O sistema foca na descarbonização de setores de alta potência que apresentam dificuldades de eletrificação, como a mineração, a construção civil, a geração de energia em microredes e o transporte marítimo. Diferente da queima direta do amoníaco, que libera óxidos de nitrogênio perigosos e exige reatores de alta temperatura, a solução da Amogy utiliza um catalisador próprio. Esse componente possibilita a decomposição das moléculas de NH3 em temperaturas mais baixas e por meio de módulos compactos, sem a necessidade de combustíveis auxiliares. O hidrogênio liberado nesse processo é então consumido por motores adaptados ou células de combustível.
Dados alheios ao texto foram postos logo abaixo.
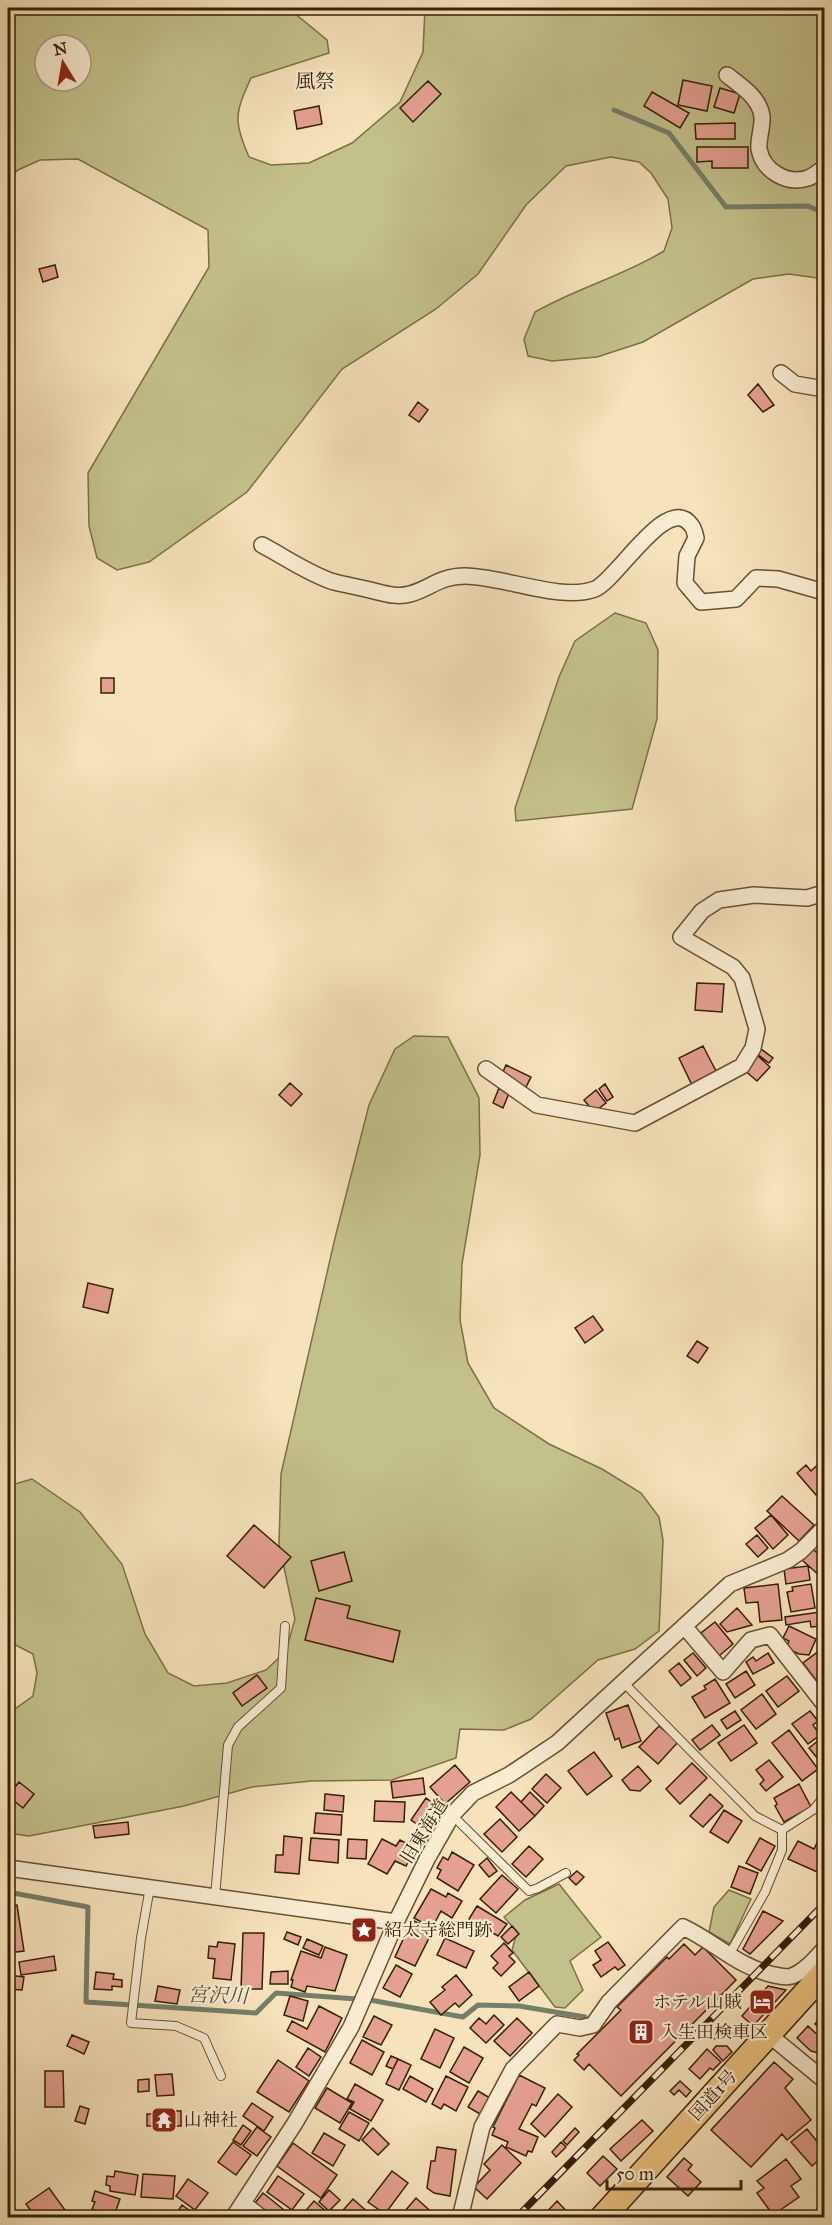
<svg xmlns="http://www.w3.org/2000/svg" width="832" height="2225" viewBox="0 0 832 2225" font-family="'IM FELL Great Primer','Noto Serif JP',serif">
<rect width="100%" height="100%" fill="#f6e2bb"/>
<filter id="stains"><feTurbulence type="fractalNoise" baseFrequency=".00333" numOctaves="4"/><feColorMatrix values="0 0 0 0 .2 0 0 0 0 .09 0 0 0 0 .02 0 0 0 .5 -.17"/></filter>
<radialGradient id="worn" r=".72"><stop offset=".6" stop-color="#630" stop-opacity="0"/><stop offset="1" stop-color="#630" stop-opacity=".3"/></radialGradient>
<path fill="#c3c18b" stroke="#7d7046" stroke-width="1.5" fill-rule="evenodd" d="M8,8H288L327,40L329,53L251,78C235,113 233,121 249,157L271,165L309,163L352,143L400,102L423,52L425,8H824V279L789,274L753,279L643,342L597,357L552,361L528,356L524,339L535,312C577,288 623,276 664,251L672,228L668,199L651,173L639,162L611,157L566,166L526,205L478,274L436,309L342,369L247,492L149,562L117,570L97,558L89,526L88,473L209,267L208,230L78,159L40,160L18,170L8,180ZM45,45H81V81H45Z
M615,613L646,623L658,650L657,719L632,809L516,821L515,808L559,677L575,641Z
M414,1036L448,1037L479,1098L480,1155L462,1264L460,1320L468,1363L494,1408L549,1444L602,1469L641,1493L659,1517L663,1540L659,1631L635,1649L598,1660L531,1719L504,1730L460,1729L456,1758L392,1780L311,1781L252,1787L184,1806L29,1836L8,1833V1714L33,1696L37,1673L33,1654L8,1641V1486L32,1479L80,1512L122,1564L145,1634L168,1673L194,1686L227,1683L266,1670L286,1651L295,1619L279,1544L281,1474L335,1238L369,1105L395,1049Z
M559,1884L601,1937L570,1961L583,1990L565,2008L555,2007L512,1950L517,1932L504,1917L525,1900Z
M729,1890L751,1899L730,1944L709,1932L714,1907Z"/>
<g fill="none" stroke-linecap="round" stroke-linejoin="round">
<path stroke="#747f69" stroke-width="5" d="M614,110L669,133L726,207L808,206L824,213
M8,1892L88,1907L86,2002L256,2013L276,1993L370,2000L463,2017L478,2005L519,2006L585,2017
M710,2038L744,2033"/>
</g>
<path fill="#e4a091" stroke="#372002" stroke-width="1.5" d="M683,80L712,86L707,111L678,105Z
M428,81L441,94L413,122L400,108Z
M720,88L740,94L734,113L714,107Z
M652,92L689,113L680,128L644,106Z
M319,106L322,124L297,129L294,111Z
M735,123V139H696L695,124Z
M697,147H748V168H712V161L697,162Z
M55,265L58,277L43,282L39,269Z
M758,384L774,405L763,412L748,395Z
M418,402L428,410L419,422L409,415Z
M101,678H114V693H101Z
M697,983L724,984L722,1012L695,1010Z
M703,1046L717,1073L692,1085L679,1058Z
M761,1049L773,1058L769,1063L757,1054Z
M756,1054L770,1067L757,1081L743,1069Z
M506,1065L531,1077L526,1087L501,1076Z
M290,1083L302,1094L291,1106L279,1095Z
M605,1084L613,1097L607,1101L599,1089Z
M499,1088L509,1093L503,1108L493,1103Z
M596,1090L606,1103L594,1112L584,1100Z
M88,1283L113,1289L108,1313L83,1307Z
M593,1316L603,1330L585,1343L575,1328Z
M697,1341L708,1348L698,1363L687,1356Z
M824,1459V1488L816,1495L797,1473L806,1465L811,1471Z
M782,1496L814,1525L799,1541L767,1511Z
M771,1515L788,1535L773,1549L755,1528Z
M254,1525L291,1557L264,1588L227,1556Z
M757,1535L768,1548L758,1557L746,1544Z
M813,1549L824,1559V1572L820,1576L802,1560Z
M344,1552L352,1581L319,1591L311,1561Z
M808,1566L810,1580L786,1584L784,1569Z
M778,1584L782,1620L760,1622L758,1602L746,1603L744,1588Z
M811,1584L815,1608L791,1612L787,1592L793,1591L792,1587Z
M316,1598L350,1606L347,1618L400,1631L393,1662L305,1640Z
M737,1608L752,1625L727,1632L720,1624Z
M820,1612L822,1626L811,1627L810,1621L786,1625L785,1617Z
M715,1622L733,1644L719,1656L701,1633Z
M789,1626L816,1639L809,1655L799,1654L786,1648L789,1641L783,1638Z
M823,1648L824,1651V1673L816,1680L803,1663Z
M693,1653L706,1668L697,1676L684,1660Z
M768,1653L774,1663L753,1674L746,1662L753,1657L756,1661Z
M679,1663L691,1678L681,1686L669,1671Z
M746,1671L755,1685L735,1698L726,1684Z
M257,1675L267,1688L242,1706L233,1693Z
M787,1676L799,1691L778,1707L766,1691Z
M715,1679L730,1703L705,1718L692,1697L706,1689L704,1686Z
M762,1694L776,1714L756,1729L741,1710Z
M628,1705L641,1741L622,1748L619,1738L615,1740L606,1713Z
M735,1711L741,1720L727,1729L721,1720Z
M810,1711L818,1721L813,1725L820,1735L808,1744L792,1724Z
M712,1725L720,1735L700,1750L692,1740Z
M744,1725L757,1743L731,1761L718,1743Z
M659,1726L678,1742L658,1764L639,1747Z
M789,1730L818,1769L802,1781L772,1743Z
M824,1736V1762L822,1764L809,1748Z
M594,1752L612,1776L587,1795L568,1771Z
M769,1760L783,1777L766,1791L760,1784L764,1780L756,1770Z
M692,1763L707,1778L680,1804L666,1789Z
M455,1765L470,1782L445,1804L430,1787Z
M638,1766L651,1781L640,1791L630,1790L622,1780Z
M546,1774L561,1788L547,1803L532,1789Z
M423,1778L425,1794L393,1798L391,1782Z
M19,1782L34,1794L23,1808L8,1796Z
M799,1784L811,1807L784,1822L775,1806L777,1804L774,1798Z
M511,1792L535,1816L519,1831L496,1807Z
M530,1792L544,1806L535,1816L521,1802Z
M325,1794L344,1796L343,1812L324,1810Z
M710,1794L723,1806L703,1827L690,1816Z
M426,1798L440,1808L424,1829L411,1820Z
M375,1801L405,1802L404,1822L374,1821Z
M724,1810L742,1821L728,1843L710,1832Z
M316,1813L342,1815L341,1835L314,1833Z
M500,1819L517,1837L502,1852L484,1834Z
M128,1822L129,1834L95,1838L93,1826Z
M284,1836L302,1838L299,1874L275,1872L276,1855H283Z
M311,1838L339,1840L338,1863L309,1860Z
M760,1838L775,1846L761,1871L746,1863Z
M348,1839L367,1840L366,1859L347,1858Z
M382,1839L396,1846L400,1840L416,1848L406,1866L395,1861L387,1874L368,1864Z
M819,1839L824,1842V1875L788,1859L798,1841L814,1849Z
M529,1846L543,1859L526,1877L512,1864Z
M452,1852L474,1865L458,1891L437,1878L441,1870L437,1868L443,1857L448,1860Z
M487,1858L497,1871L489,1877L479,1865Z
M739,1866L758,1873L750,1894L731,1887Z
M577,1871L584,1877L576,1885L569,1878Z
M502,1875L518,1889L496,1913L480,1899Z
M431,1889L446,1897L448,1893L462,1901L452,1918L441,1911L432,1928L414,1918Z
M17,1905L24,1951L8,1953V1906Z
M477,1906L507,1924L498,1936L469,1919Z
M763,1911L783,1921L750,1954L743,1949Z
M412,1920L433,1930L415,1966L395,1957Z
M512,1926L519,1934L508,1944L501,1937Z
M287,1932L301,1937L298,1945L284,1939Z
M243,1933H264L262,1989H241Z
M445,1938L474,1951L466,1968L437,1955Z
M307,1939L323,1946L319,1955L303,1948Z
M218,1942L235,1944L231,1980L213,1978L215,1959L208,1958L209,1946L217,1947Z
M608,1942L625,1965L618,1970L615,1967L601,1977L593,1965L601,1960L595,1951Z
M504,1943L513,1953L509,1956L515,1962L501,1976L493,1968L498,1963L491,1956Z
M684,1944L695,1955L703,1947L736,1980L621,2096L589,2064L584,2070L574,2060L579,2055L577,2054L621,2010L617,2007L667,1957L669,1959Z
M325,1947L347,1955L335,1991L307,1986L305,1992L291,1987L293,1980H291L301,1951L321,1958Z
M54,1956L56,1970L21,1975L19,1962Z
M396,1965L412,1974L400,1997L383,1988Z
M288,1971V1984H270L271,1972Z
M96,1972L114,1974L113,1979L122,1980V1987L112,1986V1990L94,1989Z
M529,1972L539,1986L519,2001L509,1987Z
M8,1975L24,1977L22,1990L8,1989Z
M456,1975L472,1995L459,2007L455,2003L441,2015L430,2002L445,1990L442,1987Z
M158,1986L180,1990L177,2004L155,2001Z
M768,1986L786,1990L753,2026L742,2016Z
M290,1996L308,2001L303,2021L284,2015Z
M319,2006L342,2018L325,2052L287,2031L292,2021L307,2029Z
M824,2014V2032L815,2024Z
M494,2015L504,2025L486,2043L470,2028L479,2018L486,2024Z
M374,2016L392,2025L381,2045L363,2037Z
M517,2018L532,2033L510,2056L494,2041Z
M808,2026L824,2041V2046L818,2053L811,2051L797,2038Z
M435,2029L454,2038L440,2068L421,2059Z
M72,2035L89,2042L84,2054L67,2046Z
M362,2040L384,2052L372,2075L350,2063Z
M716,2046H727L732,2052L723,2061L713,2050Z
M464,2047L483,2058L469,2083L450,2072Z
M308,2048L321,2057L309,2076L296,2067Z
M707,2049L721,2062L713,2070L710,2068L700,2079L689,2069Z
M391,2056L398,2059L393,2069L386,2066Z
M398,2059L411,2065L399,2090L386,2084Z
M278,2060L309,2081L289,2112L257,2092Z
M774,2062L793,2079L785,2088L811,2120L787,2140L782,2134L751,2167L711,2130Z
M45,2071H63L64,2107H45Z
M172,2074L174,2095L157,2096L155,2075Z
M519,2075L545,2088L536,2106L532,2104L519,2129L538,2137L532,2152L528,2151L526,2156L506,2147L508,2142L492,2135L495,2128L493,2127Z
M410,2076L433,2089L426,2102L403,2089Z
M446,2076L468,2087L456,2111L444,2104L441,2109L432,2104Z
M149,2079V2091L138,2092V2080Z
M680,2081L691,2091L686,2097L679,2090L674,2095L670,2091Z
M355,2084L383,2100L371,2121L350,2109L354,2102L347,2099Z
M327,2088L352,2103L340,2123L315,2108Z
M478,2091L490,2098L480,2114L468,2107Z
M558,2094L572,2107L545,2137L531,2124Z
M252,2103L273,2117L264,2131L243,2116Z
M80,2106L89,2109L85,2124L75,2121Z
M162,2111H181V2126H147V2114H162Z
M349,2112L369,2123L359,2141L339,2129Z
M642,2120L653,2131L621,2161L610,2149Z
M243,2125L251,2131L241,2145L233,2140Z
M257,2127L271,2137L257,2156L243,2146Z
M373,2128L389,2144L378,2155L362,2140Z
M575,2128L579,2132L567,2145L563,2141Z
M807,2129L824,2150V2155L812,2166L791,2142Z
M324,2133L345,2145L333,2166L312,2153Z
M233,2142L251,2155L236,2175L218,2162Z
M561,2142L566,2147L556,2157L552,2152Z
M293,2143L337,2175L321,2198L277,2166Z
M502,2145L521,2163L487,2199L474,2187L490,2170L484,2164Z
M437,2147L456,2150L450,2196L434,2193L427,2188L431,2161H435Z
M603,2156L617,2169L600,2186L587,2173Z
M684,2158L692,2165L688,2170L701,2182L688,2196L667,2177Z
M786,2159L801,2179L791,2186L799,2197L773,2215L757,2193L764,2188L757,2181Z
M115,2171L138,2175L135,2195L110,2191V2186L106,2185L107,2176L114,2177Z
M392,2171L408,2183L385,2214L368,2202Z
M143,2174L175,2176L173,2199L141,2197Z
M278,2176L304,2194L292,2210L267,2192Z
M188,2179L208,2193L195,2210L176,2196Z
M49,2188L65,2210L55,2218H36L26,2204Z
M329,2190L340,2200L329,2211L319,2202Z
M95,2191L120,2199L114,2216L92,2209L95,2202L92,2201Z
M263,2193L294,2218H273L255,2203Z
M416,2198L438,2218H399Z
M353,2199L370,2214L367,2218H336Z
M314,2201L328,2213L323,2218H302L301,2216Z
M557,2201L573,2218H541Z
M182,2205L200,2218H173Z
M687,2210L691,2218H675Z"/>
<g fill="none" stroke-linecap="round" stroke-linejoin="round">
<g stroke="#675030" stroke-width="10">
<path id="service" d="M624,1683L755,1816L782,1830V1850L765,1892L729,1955
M452,1815L529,1891L538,1888L566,1873
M782,1830L813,1810L824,1797
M150,1887L141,1938L131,2023L176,2026L204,2038L221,2076
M215,1897L228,1745L238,1727L281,1688L285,1626"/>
</g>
<g stroke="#675030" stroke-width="18">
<path id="minor" d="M727,75C741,86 759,97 762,116C763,127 758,138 759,149C763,171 787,185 808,178C814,176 819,171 824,168
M781,373L795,384L824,389
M262,545C285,557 309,574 334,582C346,585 358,587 370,590C383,593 396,598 410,594C430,589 439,576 465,576C502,576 562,602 595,589C617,580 668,492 691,525C694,528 695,534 696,538L687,556L685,583L701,602L736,599L756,578L778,579L824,592
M486,1069L537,1105L635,1123L742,1066L753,1048L757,1029L742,978L733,967L681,937L702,911L719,900L754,895L807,898L824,893
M684,1626L723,1672L751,1640L770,1635L824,1704
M8,1868L396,1922
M768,2034L824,2080
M243,2203L262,2218
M233,2218L295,2123L351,2027L396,1922L427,1859L452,1815L473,1793L509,1775L557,1743L730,1584L788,1560L801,1551L824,1528
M460,2218L482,2127L513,2069L557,2024L580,2028L593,2025L609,2002L683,1927C715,1942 738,1967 774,1975C780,1976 786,1978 792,1976C805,1971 815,1959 824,1949"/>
</g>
<g stroke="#372002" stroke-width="27">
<path id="trunk" d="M602,2218L824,1973"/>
</g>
<use href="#service" stroke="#f9ecd3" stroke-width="8"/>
<use href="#minor" stroke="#f9ecd3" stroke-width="15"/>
<use href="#trunk" stroke="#ebc17e" stroke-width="24"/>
<g stroke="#372002" stroke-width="7">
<path id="rail" d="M516,2218L824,1904"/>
</g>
<use href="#rail" stroke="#f9ecd3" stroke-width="4.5" stroke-dasharray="14" stroke-linecap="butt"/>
</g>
<defs>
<g id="sight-square" transform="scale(1.35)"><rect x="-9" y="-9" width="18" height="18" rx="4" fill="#8f2418" stroke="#f9ecd3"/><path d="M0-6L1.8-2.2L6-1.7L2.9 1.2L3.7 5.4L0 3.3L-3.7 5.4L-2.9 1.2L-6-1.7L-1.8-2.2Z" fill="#fff"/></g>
<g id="hotel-square" transform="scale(1.35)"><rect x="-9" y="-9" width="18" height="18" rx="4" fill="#8f2418" stroke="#f9ecd3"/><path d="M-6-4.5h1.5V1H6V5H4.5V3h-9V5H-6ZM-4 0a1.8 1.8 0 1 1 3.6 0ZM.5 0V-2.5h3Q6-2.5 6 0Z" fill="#fff"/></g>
<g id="building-square" transform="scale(1.35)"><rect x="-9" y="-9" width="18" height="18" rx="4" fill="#8f2418" stroke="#f9ecd3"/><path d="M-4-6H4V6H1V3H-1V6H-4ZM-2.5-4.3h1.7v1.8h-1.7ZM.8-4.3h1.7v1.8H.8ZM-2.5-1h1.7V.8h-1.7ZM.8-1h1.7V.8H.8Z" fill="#fff"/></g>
<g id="temple-square" transform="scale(1.35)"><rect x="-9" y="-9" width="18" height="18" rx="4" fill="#8f2418" stroke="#f9ecd3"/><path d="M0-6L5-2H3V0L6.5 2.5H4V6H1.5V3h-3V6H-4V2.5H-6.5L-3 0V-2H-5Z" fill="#fff"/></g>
</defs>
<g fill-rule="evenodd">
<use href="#sight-square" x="364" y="1930"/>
<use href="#hotel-square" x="762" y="2002"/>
<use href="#building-square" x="641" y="2032"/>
<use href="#temple-square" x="164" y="2120"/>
</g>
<g text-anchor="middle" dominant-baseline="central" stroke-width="4.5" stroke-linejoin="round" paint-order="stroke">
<g font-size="18" fill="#372002" stroke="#f9ecd3">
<text transform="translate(424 1831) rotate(-58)">旧東海道</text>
<text transform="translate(713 2095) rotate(-48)">国道1号</text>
</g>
<g font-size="18" fill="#372002" stroke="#f9ecd3" text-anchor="start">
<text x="384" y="1930">紹太寺総門跡</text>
<text x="742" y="2002" text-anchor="end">ホテル山賊</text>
<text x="660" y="2032">入生田検車区</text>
<text x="184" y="2120">山神社</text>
</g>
<g font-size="20" fill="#372002" stroke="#f9ecd3">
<text x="315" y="81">風祭</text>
</g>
<g font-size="20" font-style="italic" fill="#564f35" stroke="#f9ecd3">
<text transform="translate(218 1995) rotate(2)">宮沢川</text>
</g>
</g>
<rect width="832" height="2225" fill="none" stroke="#f6e2bb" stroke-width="30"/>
<rect x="9" y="9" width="814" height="2207" fill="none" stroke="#372002" stroke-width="3"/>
<rect x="15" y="15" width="802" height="2195" fill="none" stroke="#372002" stroke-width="1.5"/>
<g transform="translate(63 63) rotate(349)"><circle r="28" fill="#f9ecd3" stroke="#ab9a7f" stroke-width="1.5"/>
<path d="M0-4.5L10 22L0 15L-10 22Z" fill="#8f2418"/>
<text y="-9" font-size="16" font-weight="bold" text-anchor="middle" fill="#372002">N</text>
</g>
<path d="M607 2180v9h134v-9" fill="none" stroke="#372002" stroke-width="3"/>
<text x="616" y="2180" font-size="18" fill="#372002" stroke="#f9ecd3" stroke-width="4.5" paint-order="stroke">50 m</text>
<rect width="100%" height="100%" filter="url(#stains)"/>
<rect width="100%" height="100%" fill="url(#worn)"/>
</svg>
A viabilidade logística é um dos principais diferenciais da proposta, já que o amoníaco pode ser transportado via infraestrutura já existente e dispensa o resfriamento extremo exigido pelo hidrogênio puro. De acordo com o diretor executivo da companhia, Seonghoon Woo, a criação desse sistema provou a possibilidade de alimentar veículos pesados com esse composto.
A tecnologia já foi aplicada em demonstrações práticas, incluindo o primeiro drone movido a amoníaco, além de testes em rebocadores, tratores e caminhões. Para acelerar a implementação em setores de alto consumo energético, a empresa abriu novas unidades de produção e pesquisa em Houston.
A expansão para aplicações em larga escala envolve parcerias com a Samsung Heavy Industries. O cronograma prevê a implementação de um projeto piloto de um megawatt em Pohang, na Coreia do Sul, em 2026. Caso o desempenho seja confirmado fora do ambiente laboratorial, a meta é ampliar a instalação para 40 megawatts até o final desta década.